══ 抜粋
欧州産業界、EU・米首脳会談による貿易紛争の打開に期待

(EU、米国)

ブリュッセル発

2021年06月16日

米国のジョー・バイデン大統領が6月13~15日にブリュッセルを訪問し、EU・米国首脳会談が15日に開催された機会をとらえて、欧州産業界からは両者の関係改善に大きな期待を込めた声が上がった。

ビジネスヨーロッパ(欧州産業連盟)のマルクス・バイラー事務総長は6月14日、ビデオメッセージ外部サイトへ、新しいウィンドウで開きますを公開し、EU・米国関係は、欧州にとって「最も重要な戦略的パートナシップ」で、両者が協力しなければ解決できない世界的な課題が多いと指摘。今回のEU・米国首脳会談はそうした課題に取り組むだけでなく、両者の間で長年続く係争の解決につながる「絶好の機会」で、欧州、米国双方の産業界の期待は非常に高いと述べた。その上で、EUおよび米国に対して、(1)民間航空機補助金に関する紛争の解決、(2)米国による鉄鋼・アルミニウムへの関税およびEU側の報復関税の完全撤廃、(3)デジタルサービス税に関する世界的な合意、(4)「プライバシー・シールド」に代わる、EUから米国への個人データの移転に関する解決策の早急な策定(2020年11月17日記事参照)、(5)WTO改革など多国間貿易に関する問題解決を目指す野心的な共同ロードマップの策定、に向けた交渉による努力を促した。
════
# [目標]
EU・米首脳会談に関する記事で、ビジネスヨーロッパのマルクス・バイラー事務総長がEUと米国に交渉での努力を促した事項をすべて挙げよ。
══ データ抜粋
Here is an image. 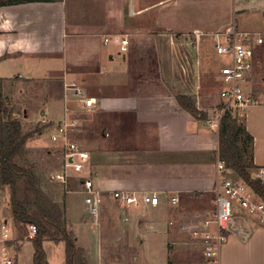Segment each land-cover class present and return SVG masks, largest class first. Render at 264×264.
Segmentation results:
<instances>
[{"label": "crops", "instance_id": "obj_1", "mask_svg": "<svg viewBox=\"0 0 264 264\" xmlns=\"http://www.w3.org/2000/svg\"><path fill=\"white\" fill-rule=\"evenodd\" d=\"M234 8V0H53L0 5L4 97L23 130L41 128L28 139L27 152L45 148V155L58 153L62 164L59 145L49 136L51 126L41 124L47 118L74 121L70 137L90 153L83 172H72L66 185L57 182L65 188L68 229L92 264H106L105 256L118 255L122 239L142 247L145 235L156 250L155 242L161 241L159 254L165 258L153 264L186 263H170L169 254L179 251L184 234L189 238L188 227L195 220L199 225L215 208L218 130L208 119L220 104L219 91L224 87L218 71L230 58L215 52L212 33L231 23ZM261 26L249 30L241 25V30L264 32ZM122 37L129 40L127 51H121L117 41ZM255 51L258 63L251 84L261 103L250 107L243 121L253 138V164L261 166L264 76L257 65L264 63V45H256ZM212 84L218 87L214 97L208 92ZM179 94L191 97L204 118L181 107ZM80 97L92 98L93 106H82ZM86 176L104 195L100 218L87 214L85 204L75 206L72 195H84L81 182ZM116 190L156 194L159 204L122 205L110 197ZM175 196L179 201L173 204ZM75 211L78 222L68 218ZM140 255L134 264H149ZM109 261L114 264V259ZM213 262L220 264V254Z\"/></svg>", "mask_w": 264, "mask_h": 264}, {"label": "built area", "instance_id": "obj_2", "mask_svg": "<svg viewBox=\"0 0 264 264\" xmlns=\"http://www.w3.org/2000/svg\"><path fill=\"white\" fill-rule=\"evenodd\" d=\"M195 37L198 38L199 34ZM212 39L215 52L230 58V62L218 71V78L224 87L219 91L220 104L212 109L208 119L210 125L218 130L220 120L226 112L241 118L250 107L261 103L251 84V78L258 63L255 59V46L264 45V32L241 30L233 21L212 33ZM117 41L120 42L121 51H127L129 45L127 37ZM78 102L86 107L94 104L93 99L87 97L78 98ZM41 124L51 126L50 139L59 145L62 154V165L52 173L50 181L55 180L66 185L72 172L84 171L90 153L70 137L76 128L74 121L52 122L42 118ZM216 170L218 179L214 189L215 208L212 217L201 221L196 228L190 230L192 239L201 241L203 256L212 261L218 258L221 247L229 235L247 240L251 222H257L260 227L264 224V200L260 194L219 158ZM250 176L264 188V165L252 168ZM81 183L86 211L89 215L98 217L104 195L94 187L90 176L83 177ZM110 197L122 205L155 207L159 204V197L156 194L137 195L116 190L110 193ZM178 201L177 196L171 198L173 204ZM36 231V226L30 224L25 238L31 240ZM17 239L19 238L15 237L13 223H9L6 217L0 215V264H18L11 250L12 243Z\"/></svg>", "mask_w": 264, "mask_h": 264}, {"label": "trees", "instance_id": "obj_3", "mask_svg": "<svg viewBox=\"0 0 264 264\" xmlns=\"http://www.w3.org/2000/svg\"><path fill=\"white\" fill-rule=\"evenodd\" d=\"M27 1L53 0H0V5ZM3 82L0 77V189H9L13 225L23 228L30 224L36 226V234L31 239L33 264H49L43 247L44 240L63 244L65 264H92L86 256L85 248L68 229L64 204L55 201L45 191L42 177L33 166L17 162L27 152L28 139L39 133L41 128L26 133L23 131L20 120L13 115L12 107L5 100ZM176 98L181 107L189 113L204 118V113L196 108L191 97L179 94ZM252 143L253 138L247 132L244 121L226 112L218 128V158L231 167L264 200V188L250 176V170L255 167L252 160ZM51 188L47 190L50 191Z\"/></svg>", "mask_w": 264, "mask_h": 264}, {"label": "rangeland", "instance_id": "obj_4", "mask_svg": "<svg viewBox=\"0 0 264 264\" xmlns=\"http://www.w3.org/2000/svg\"><path fill=\"white\" fill-rule=\"evenodd\" d=\"M234 1L236 17L232 18L231 16V20L229 22L236 21L237 23L238 21L237 25L240 29L244 27L245 29L249 28V30L251 28H254L253 30H257L255 28V25H262L261 28H263L264 12L262 13V11L264 10V0ZM233 14L234 13L232 12V15ZM257 68L258 70L261 68L259 74L264 75L263 61L262 63L257 65ZM217 88L218 87L214 84H212V86L210 87L208 92L212 97H214V95L216 94ZM20 115L21 114L19 112V116ZM238 119L243 120V117ZM24 129L25 130L23 131L25 133L28 132L26 131L28 128L25 127ZM30 150L26 152L23 157L19 158L17 162L19 164L33 166L37 173H39L42 177L43 188L45 189V191L48 192L55 201L63 205L62 194L64 193L65 188L55 180L50 181L52 173L59 169L62 165L60 159L57 158L58 153L55 152V154L49 156L45 155V148H34ZM47 188H51V192L48 191ZM72 197H75V201L77 203L75 204V206L77 208H82V204L84 206V195L79 196L77 194H73ZM0 209V215L3 216V218L6 217L9 223H13L9 207L8 188H6V190L0 189ZM213 212L214 210H209V213H207L206 216L202 219H210ZM68 218L73 222H78L80 216H77L75 211L73 213H70ZM194 223L196 225L192 224L191 226H189V230L194 229L198 225V222L196 223V220L194 221ZM250 225L251 230L248 234L247 240H243L242 238L236 237L234 235H229L227 237L220 250V264H264V224L260 227L257 222H251ZM13 226L15 237L19 238L11 245L13 256L17 259L18 264H33V245L29 238H25L28 227L23 228L18 227L17 225ZM144 237L145 238L141 243L142 247L131 246L130 242H127L124 239L119 241L118 247L116 248V253L118 255L112 258L105 256V259H108V261H105L106 264H113L111 261H109L110 259H114V264H119L118 259L121 260L120 264H134L135 258L137 256H141L140 254H144L146 256L145 259L147 262H149V264H153L154 262L159 263L161 258L164 260L165 256L159 254V251L161 249V241L157 240L155 242L156 246L159 247L156 250L154 245L151 243V239L148 237V235H145ZM188 240L190 243L187 242ZM138 243L140 242L138 241ZM179 245V251L173 254H169L170 263L186 262L185 264H216V262L204 258L202 254L201 241L194 240L190 236L188 238V236L184 234L183 239L180 240ZM43 247L45 249L49 264H65V251L62 243H55L50 240H45L43 242ZM136 251L138 252V255L136 254Z\"/></svg>", "mask_w": 264, "mask_h": 264}]
</instances>
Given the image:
════
# [解答]
1. 民間航空機補助金に関する紛争の解決
2. 米国による鉄鋼・アルミニウムへの関税およびEU側の報復関税の完全撤廃
3. デジタルサービス税に関する世界的な合意
4. 「プライバシー・シールド」に代わる、EUから米国への個人データの移転に関する解決策の早急な策定
5. WTO改革など多国間貿易に関する問題解決を目指す野心的な共同ロードマップの策定